Most Ni-MH batteries can be recharged 500-1000 times whereas Ni-Cd batteries can only be recharged about 400 times.

Special "reserve" batteries intended for long storage in emergency equipment or munitions keep the electrolyte of the battery separate from the plates until the battery is activated, allowing the cells to be filled with the electrolyte. Shelf times for such batteries can be years or decades. However, their construction is more expensive than more common forms.

Rechargeable Batteries

Rechargeable batteries are batteries that can be restored to full charge by the application of electrical energy. They come in many different designs using different chemistry. They are also called storage battery or secondary cell. Attempting to recharge non-rechargeable batteries may lead to a battery explosion.

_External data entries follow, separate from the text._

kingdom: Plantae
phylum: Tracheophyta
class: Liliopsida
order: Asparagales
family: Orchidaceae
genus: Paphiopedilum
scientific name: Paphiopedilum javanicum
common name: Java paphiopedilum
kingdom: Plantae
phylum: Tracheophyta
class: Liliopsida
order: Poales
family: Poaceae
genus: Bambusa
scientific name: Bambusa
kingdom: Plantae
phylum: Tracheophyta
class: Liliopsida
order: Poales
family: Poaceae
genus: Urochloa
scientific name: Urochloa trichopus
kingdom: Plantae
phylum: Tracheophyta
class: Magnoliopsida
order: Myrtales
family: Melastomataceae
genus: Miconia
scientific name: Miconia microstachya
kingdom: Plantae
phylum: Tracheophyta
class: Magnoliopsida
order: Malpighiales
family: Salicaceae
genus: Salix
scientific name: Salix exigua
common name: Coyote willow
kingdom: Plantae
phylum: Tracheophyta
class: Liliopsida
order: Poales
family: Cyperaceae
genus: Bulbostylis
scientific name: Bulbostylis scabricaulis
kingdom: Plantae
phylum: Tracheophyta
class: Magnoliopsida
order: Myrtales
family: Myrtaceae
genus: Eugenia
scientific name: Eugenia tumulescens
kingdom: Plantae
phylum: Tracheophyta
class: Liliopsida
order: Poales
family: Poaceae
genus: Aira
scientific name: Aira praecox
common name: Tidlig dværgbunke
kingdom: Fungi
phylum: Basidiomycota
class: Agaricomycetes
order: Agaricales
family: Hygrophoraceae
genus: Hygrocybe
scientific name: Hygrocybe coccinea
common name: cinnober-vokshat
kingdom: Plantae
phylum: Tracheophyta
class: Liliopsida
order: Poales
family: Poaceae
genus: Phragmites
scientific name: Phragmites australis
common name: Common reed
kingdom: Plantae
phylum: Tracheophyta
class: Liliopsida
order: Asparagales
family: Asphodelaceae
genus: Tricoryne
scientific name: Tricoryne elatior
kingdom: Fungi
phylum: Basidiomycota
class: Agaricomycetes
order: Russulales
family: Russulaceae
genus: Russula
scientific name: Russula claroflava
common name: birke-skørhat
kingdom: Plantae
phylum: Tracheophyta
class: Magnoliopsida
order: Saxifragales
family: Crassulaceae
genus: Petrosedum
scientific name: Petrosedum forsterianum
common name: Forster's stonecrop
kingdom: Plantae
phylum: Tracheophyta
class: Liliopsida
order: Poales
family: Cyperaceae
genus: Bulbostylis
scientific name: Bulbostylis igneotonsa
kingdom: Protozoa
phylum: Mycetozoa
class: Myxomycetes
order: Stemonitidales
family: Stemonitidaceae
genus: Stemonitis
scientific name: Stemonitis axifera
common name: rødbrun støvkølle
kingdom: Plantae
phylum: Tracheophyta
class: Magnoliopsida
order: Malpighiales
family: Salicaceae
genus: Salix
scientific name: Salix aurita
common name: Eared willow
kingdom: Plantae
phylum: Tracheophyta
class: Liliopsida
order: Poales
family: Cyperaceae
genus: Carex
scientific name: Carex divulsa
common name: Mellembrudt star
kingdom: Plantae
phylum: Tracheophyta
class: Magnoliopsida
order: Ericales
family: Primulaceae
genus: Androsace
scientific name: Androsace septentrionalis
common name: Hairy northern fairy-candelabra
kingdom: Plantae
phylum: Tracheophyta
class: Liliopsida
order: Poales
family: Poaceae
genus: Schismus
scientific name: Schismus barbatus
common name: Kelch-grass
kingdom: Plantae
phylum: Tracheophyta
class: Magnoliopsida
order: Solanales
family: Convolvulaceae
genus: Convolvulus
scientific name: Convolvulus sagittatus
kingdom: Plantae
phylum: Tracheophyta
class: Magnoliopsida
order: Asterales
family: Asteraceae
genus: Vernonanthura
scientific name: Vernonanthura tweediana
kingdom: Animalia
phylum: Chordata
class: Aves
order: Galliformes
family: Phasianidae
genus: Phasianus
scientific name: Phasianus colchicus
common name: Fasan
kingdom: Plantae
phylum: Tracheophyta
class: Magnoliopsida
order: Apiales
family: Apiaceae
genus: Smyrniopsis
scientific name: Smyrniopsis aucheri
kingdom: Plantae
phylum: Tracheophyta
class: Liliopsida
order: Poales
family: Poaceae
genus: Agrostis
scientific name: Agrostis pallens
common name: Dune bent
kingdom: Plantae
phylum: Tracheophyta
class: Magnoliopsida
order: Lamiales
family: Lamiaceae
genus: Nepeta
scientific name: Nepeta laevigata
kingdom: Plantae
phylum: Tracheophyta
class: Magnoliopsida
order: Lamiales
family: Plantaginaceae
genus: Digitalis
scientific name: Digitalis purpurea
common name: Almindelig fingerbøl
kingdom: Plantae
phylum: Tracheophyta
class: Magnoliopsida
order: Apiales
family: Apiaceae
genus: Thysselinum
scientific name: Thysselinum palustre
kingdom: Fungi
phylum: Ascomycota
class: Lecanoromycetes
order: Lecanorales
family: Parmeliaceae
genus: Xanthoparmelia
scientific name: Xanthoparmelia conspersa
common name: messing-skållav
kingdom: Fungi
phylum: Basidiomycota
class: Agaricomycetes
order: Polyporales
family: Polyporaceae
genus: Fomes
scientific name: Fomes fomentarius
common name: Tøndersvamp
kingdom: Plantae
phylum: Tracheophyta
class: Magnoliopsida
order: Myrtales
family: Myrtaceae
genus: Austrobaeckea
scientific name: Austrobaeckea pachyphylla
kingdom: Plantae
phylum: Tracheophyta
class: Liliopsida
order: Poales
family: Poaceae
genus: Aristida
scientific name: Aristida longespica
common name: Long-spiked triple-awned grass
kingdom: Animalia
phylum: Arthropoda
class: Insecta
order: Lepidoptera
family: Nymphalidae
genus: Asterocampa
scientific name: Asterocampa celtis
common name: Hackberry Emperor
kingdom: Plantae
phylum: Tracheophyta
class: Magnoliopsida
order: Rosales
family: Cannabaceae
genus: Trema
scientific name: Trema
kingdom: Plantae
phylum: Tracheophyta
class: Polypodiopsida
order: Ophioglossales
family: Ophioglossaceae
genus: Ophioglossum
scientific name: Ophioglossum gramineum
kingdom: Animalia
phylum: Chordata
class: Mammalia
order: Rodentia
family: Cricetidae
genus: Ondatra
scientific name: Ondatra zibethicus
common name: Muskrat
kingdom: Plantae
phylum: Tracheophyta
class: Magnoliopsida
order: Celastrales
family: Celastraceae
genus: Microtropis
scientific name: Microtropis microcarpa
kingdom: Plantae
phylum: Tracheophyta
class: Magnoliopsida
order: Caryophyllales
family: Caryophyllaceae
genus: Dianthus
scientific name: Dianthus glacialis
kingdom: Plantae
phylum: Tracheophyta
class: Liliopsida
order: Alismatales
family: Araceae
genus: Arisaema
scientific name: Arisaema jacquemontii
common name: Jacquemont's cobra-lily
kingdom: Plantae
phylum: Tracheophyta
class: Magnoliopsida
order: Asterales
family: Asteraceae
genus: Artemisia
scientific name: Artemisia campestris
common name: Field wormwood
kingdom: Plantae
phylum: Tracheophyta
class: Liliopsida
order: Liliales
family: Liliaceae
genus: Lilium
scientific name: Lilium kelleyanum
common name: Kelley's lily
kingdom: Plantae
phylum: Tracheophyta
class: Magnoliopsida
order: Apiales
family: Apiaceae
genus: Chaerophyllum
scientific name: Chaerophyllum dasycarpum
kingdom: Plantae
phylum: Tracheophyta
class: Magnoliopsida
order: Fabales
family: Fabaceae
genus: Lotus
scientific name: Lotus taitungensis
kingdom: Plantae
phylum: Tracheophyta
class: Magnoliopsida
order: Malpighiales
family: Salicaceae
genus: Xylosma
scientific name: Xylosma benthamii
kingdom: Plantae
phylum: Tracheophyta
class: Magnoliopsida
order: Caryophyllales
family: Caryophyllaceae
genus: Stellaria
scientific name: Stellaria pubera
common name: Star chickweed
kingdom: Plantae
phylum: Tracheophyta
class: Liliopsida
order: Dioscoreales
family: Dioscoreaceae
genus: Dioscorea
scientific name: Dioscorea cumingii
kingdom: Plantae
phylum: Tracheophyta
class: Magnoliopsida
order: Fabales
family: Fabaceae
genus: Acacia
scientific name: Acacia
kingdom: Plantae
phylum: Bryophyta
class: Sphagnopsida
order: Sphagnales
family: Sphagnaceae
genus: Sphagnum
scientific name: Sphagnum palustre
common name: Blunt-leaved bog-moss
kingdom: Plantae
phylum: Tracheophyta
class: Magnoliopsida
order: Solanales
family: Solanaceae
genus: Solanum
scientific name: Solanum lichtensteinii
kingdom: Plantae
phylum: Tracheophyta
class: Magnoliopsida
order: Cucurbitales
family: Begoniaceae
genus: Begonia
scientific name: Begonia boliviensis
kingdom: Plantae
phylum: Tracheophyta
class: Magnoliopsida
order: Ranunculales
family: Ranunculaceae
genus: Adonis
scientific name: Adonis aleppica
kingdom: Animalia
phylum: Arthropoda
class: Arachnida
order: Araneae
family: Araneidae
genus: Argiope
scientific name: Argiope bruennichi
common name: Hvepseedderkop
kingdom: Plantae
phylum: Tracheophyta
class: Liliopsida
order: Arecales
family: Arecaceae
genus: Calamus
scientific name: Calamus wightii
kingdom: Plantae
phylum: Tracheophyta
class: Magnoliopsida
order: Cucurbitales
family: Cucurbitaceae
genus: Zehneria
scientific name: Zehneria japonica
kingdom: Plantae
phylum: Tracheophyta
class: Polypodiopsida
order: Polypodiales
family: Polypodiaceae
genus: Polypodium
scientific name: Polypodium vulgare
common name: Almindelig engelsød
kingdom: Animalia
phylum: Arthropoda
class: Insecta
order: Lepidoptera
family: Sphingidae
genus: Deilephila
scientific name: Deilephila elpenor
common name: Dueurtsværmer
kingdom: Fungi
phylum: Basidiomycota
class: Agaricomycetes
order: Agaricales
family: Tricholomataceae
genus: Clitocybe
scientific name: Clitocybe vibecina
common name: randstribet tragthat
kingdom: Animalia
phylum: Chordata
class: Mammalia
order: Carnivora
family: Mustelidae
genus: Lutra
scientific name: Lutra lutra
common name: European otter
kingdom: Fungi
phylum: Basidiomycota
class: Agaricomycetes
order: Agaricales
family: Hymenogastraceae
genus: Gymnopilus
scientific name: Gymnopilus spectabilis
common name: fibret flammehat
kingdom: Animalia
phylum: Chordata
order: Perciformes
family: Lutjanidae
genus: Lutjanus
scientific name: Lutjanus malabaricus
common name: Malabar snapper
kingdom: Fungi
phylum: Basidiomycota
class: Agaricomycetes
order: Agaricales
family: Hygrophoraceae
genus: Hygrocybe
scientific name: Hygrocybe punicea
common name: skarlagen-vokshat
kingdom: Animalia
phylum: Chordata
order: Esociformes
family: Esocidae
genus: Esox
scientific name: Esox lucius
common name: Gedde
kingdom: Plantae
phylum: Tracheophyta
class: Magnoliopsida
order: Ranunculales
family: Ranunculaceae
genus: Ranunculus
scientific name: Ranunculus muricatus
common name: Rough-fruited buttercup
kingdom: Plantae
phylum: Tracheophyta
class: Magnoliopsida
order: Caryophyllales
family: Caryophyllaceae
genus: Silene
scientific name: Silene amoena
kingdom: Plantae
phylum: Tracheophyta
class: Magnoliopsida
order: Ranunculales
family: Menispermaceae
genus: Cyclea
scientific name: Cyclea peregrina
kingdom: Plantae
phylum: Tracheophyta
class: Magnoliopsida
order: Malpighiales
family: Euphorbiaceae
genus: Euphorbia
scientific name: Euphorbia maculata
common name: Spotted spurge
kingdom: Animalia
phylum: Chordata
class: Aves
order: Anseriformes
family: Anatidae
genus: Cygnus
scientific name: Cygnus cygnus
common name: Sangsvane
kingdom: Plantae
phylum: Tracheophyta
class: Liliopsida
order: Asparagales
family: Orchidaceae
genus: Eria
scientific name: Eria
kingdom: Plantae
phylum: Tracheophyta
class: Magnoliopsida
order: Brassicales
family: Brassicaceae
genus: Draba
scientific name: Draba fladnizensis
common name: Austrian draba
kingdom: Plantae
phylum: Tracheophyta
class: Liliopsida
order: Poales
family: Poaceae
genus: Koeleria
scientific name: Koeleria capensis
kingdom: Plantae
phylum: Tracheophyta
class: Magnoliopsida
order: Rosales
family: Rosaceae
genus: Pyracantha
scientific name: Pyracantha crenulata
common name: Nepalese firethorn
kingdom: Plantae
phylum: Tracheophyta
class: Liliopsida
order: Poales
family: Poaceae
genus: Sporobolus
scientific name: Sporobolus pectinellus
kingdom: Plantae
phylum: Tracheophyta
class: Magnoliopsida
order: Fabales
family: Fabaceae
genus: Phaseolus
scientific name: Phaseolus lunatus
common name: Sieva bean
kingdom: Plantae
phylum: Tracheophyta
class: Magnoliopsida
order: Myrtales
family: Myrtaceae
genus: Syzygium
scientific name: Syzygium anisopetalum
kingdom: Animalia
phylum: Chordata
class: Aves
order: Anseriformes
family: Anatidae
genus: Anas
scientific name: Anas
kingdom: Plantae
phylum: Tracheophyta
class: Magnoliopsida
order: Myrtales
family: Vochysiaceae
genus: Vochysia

Some types of rechargeable batteries are susceptible to damage due to reverse charging if they are fully discharged; other types need to be fully discharged occasionally in order to maintain the capacity for deep discharge. There exist fully integrated battery chargers that optimize the charging current.

Energy to weight ratios

In the order of improving energy per weight ratios there are:

Gel battery
Lead-acid battery
Nickel-cadmium battery
Nickel metal hydride battery
Lithium ion battery
Lithium polymer battery

Recharging
 
Battery chargerThe energy used to recharge rechargeable batteries mostly comes from mains electricity using an adapter unit. Recharging from solar panels is also attractive. Recharging from the 12V battery of a car is also possible. Use of a hand generator is also possible, but it is not clear if such devices are commercially made.

For uses like radios and torches, rechargeable batteries may be replaced by clockwork mechanisms or dynamos.